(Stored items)
────────

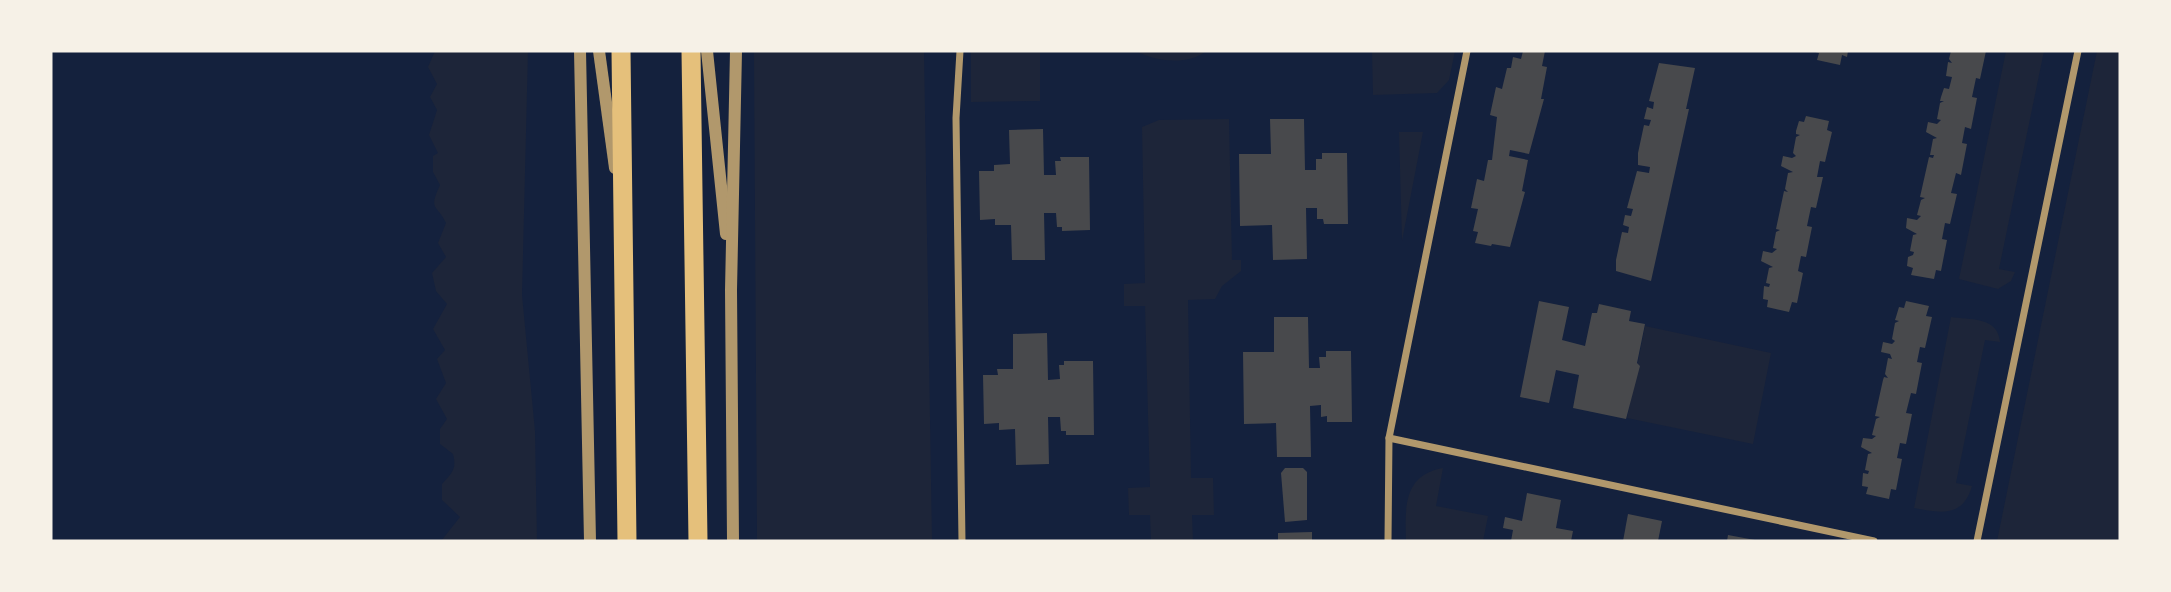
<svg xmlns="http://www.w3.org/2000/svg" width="2171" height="592" font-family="Poppins,sans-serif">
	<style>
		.green { fill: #1d2539 }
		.building { fill: #48494c }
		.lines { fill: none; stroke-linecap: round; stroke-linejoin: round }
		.minor { stroke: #b1986c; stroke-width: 7 }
		.tertiary { stroke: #b1986c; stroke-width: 12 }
		.trunk { stroke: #e5c07b; stroke-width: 19 }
	</style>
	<rect width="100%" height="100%" fill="#14213d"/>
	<g class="green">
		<path d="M435,51H528L522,295L535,431L537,541H441L460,517L442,500V484C452,473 457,469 453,454L440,444V429L447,419L436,399L446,383L437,359L445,350L433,329L447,304L436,291L432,273L446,257L438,243L446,223C437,204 428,211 440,185L433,172V156L438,153L429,135L437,110L430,97L437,84L428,67Z"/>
		<path d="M754,51H924L932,541H757Z"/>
		<path d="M971,51H1040V101L971,102Z"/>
		<path d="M1206,51C1190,65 1157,62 1138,52Z"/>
		<path d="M1372,51H1455L1449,80L1437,93L1373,95Z"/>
		<path d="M2006,51H2044L1999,269L2015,272L2011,281L1998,289L1959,279Z"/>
		<path d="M2097,51H2120V541H1997Z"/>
		<path d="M1229,119L1232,260H1241V271L1222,286L1215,299L1188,300L1191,478H1213L1214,515H1192L1193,541H1151L1150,515H1129L1128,488L1150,487L1145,306H1124V284L1145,283L1142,127L1159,120Z"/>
		<path d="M1399,132H1423L1402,241Z"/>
		<path d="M1951,317C1969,320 1998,316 2000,342L1985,340L1956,483L1972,486C1963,518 1940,513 1914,508Z"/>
		<path d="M1645,326L1771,353L1753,444L1627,418Z"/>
		<path d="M1443,468L1436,506L1488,516L1483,541H1406C1405,508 1403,475 1443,468Z"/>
	</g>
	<g class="building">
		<path d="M1523,51H1545L1542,66L1547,67L1541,99H1544L1529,154L1510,150L1509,156L1528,160L1522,191L1525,192L1510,247L1492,244L1491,246L1475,243L1478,232L1473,231L1478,209L1471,208L1477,179L1484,181L1488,160H1492L1497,117L1490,115L1496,87L1502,89L1507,68H1511L1513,57L1521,59Z"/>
		<path d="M1812,51H1848L1847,57L1842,55L1840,65L1817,60L1819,53Z"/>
		<path d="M1951,51H1986L1980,79L1976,78L1972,97L1977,98L1971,129L1965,127L1962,143L1967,144L1961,175L1956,173L1951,193L1957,194L1950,224L1945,223L1942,239L1947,240L1941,271L1936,270L1934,279L1911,275L1913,268L1907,266L1908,257L1913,255L1914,252L1910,251L1913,235L1917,234L1906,228L1907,218L1917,220L1921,216L1917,215L1921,200L1925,198L1920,197L1929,157L1933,158L1934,155H1930L1933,139L1937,138L1926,132L1928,122L1937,124L1941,120L1937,119L1940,103L1944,101H1940L1941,97L1944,88L1949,89L1952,77L1946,76L1948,62L1952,63L1949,59Z"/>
		<path d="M1659,63L1695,68L1686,109H1689L1651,281L1616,271V260L1622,232L1628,233L1629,227L1623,225L1625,215L1631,216L1633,209L1627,208L1637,171L1649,173L1650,167L1638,165V153L1644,125L1649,126L1651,120L1644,119L1647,107L1653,109L1654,102L1649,101Z"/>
		<path d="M1806,116L1829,121L1827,130L1832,132L1825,162L1820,161L1817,177H1823L1816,208L1811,207L1807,226L1812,227L1806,257L1801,256L1798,271L1803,273L1797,303L1792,302L1789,312L1767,307L1768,300L1763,299L1764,286L1769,287L1770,284L1766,283L1769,268L1773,267L1761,261L1763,251L1772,253L1777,249L1773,248L1776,232L1780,230L1776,229L1784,191L1788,192L1785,189L1788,173L1793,172L1781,166L1783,156L1792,158L1796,156L1793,153L1796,137L1800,135L1796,134V131L1799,121L1804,122Z"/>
		<path d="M1270,119H1304L1305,170H1316V159H1322V153H1347L1348,224H1324L1323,219H1317V208H1306L1307,259L1273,260L1272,225L1240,226L1239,154H1271Z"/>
		<path d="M1043,129L1044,175H1056L1055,161H1061L1060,157H1089L1090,230L1062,231V227H1057L1056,213H1044L1045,260H1012L1011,225H995V219L980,220L979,171H994V165L1010,164L1009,130Z"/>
		<path d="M1539,301L1569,307L1562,340L1585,346L1592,313H1597L1599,304L1631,311L1629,321L1645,324L1637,363L1640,366L1626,419L1573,408L1579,375L1556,370L1549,403L1520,397Z"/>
		<path d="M1906,301L1929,306L1926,316L1932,317L1925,348L1920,347L1917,362L1922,363L1916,394L1911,393L1906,413L1912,414L1906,444L1900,443L1897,458L1902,459L1896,490L1891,489L1889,499L1866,494L1868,487L1862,486L1863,473L1868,474L1869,471L1865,470L1868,454L1872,453L1861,447L1863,438L1872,439L1876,436L1872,435L1876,419L1880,417L1875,416L1883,380L1884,377L1888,378L1885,374L1888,358L1892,359L1890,354L1881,352L1883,342L1892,344L1895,341L1892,339L1895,323L1899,321L1895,320L1896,317L1899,307L1904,308Z"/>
		<path d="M1274,317H1308L1309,368H1320L1319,357H1326V351H1351L1352,422H1327V416L1321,417V405L1310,406L1311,457H1277L1276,423L1244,424L1243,352H1274Z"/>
		<path d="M1047,333L1048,380L1060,379L1059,365H1064V361H1093L1094,435H1066V431H1061L1060,417H1048L1049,464L1016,465L1015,429L999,430V423L984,424L983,375H998L997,369H1013V334Z"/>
		<path d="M1303,468L1307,472V520L1285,522L1281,473L1285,468Z"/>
		<path d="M1527,493L1561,500L1556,528L1573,531L1571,541H1511L1513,530L1503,528L1505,517L1522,521Z"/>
		<path d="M1628,514L1662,521L1658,541H1623Z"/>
		<path d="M1312,532V541H1278V533Z"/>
		<path d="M1728,535L1755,540V541H1727Z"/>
	</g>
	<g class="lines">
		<g class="minor">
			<path d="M960,51L956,118L962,541"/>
			<path d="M1389,438L1874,541"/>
			<path d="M1388,541L1389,438L1467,51"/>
			<path d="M1977,541L2078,51"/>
		</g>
		<g class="tertiary">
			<path d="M580,51L590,541"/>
			<path d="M599,51L615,168"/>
			<path d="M707,51L726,234"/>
			<path d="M733,541L731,290L736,51"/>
		</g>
		<g class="trunk">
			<path d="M621,51L627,541"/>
			<path d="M691,51L698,541"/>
		</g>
	</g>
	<rect width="2171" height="592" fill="none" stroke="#f6f1e7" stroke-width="105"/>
</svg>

────────

■ What to work on ■
Where the word "lines" appears in a line of the entries above, count that line; give only the number.

■ Response to this exercise ■
2